BEGIN Text under study

14 September 2015

Washington DC


This post has been a long time coming. With the whole moving process, though, it fell by the wayside, so I'm finally sharing it today. Heads up: this is a photo-heavy post.

In lieu of a grand honeymoon week (though we do have something planned later this year!), C and I decided to hop down to DC for the weekend of 4 July. Well, let's be real: C came up with the whole thing, which I agreed to more out of "Sure, that sounds alright," rather than "I find this to be a super exciting idea!" As usual, he was right about what a good idea it was. One day I'll learn.

Early Friday morning, we made a necessary coffee run and then we were on our way. The trip went so smoothly that we got to our first stop, Arlington National Cemetery, by late morning. I have often heard of cemeteries described as haunting, mysterious, creepy, but almost never beautiful, which is what ANC was. It helps that things are well organized: graves sites near the entrance are uniform and roped off, keeping tourists off the well-manicured grass (I did see people visit people they knew, though). That sounds impersonal, but I believe it preserves the serious and almost sacred mood of the grounds. We were also able to find C's uncle's ashes in the crematorium (a labyrinth in itself).

I think my favorite part of the visit, aesthetically, was the Kennedy site. Not for the graves (and people definitely were interested in those), but for JFK's speech carved into a semi-circle down the hill from them.
"We shall pay any price, bear any burden, meet any hardship, support any friend, oppose any foe to assure the survival and the success of liberty. ... In the long history of the world, only a few generations have been granted the role of defending freedom in its hour of maximum danger. I do not shrink from this responsibilityI welcome it."

END Text under study

Task statement: Quote the Washington DC travel post word for word, beginning at the words "This post has" and stopping after the words "day I'll learn.".

BEGIN Supplied records

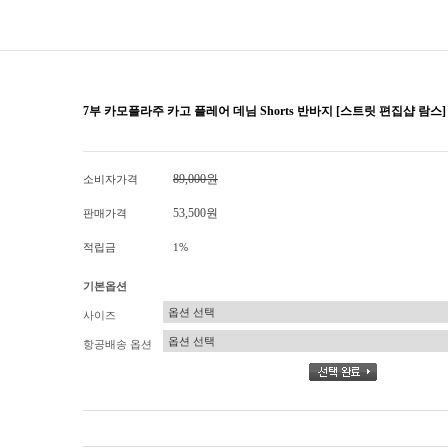
7부 카모플라주 카고 플레어 데님 Shorts 반바지 [스트릿 편집샵 람스]
89,000원
소비자가격
53,500원
판매가격
적립금
1%
기본옵션
사이즈
항공배송 옵션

END Supplied records

Exercise output:
This post has been a long time coming. With the whole moving process, though, it fell by the wayside, so I'm finally sharing it today. Heads up: this is a photo-heavy post.

In lieu of a grand honeymoon week (though we do have something planned later this year!), C and I decided to hop down to DC for the weekend of 4 July. Well, let's be real: C came up with the whole thing, which I agreed to more out of "Sure, that sounds alright," rather than "I find this to be a super exciting idea!" As usual, he was right about what a good idea it was. One day I'll learn.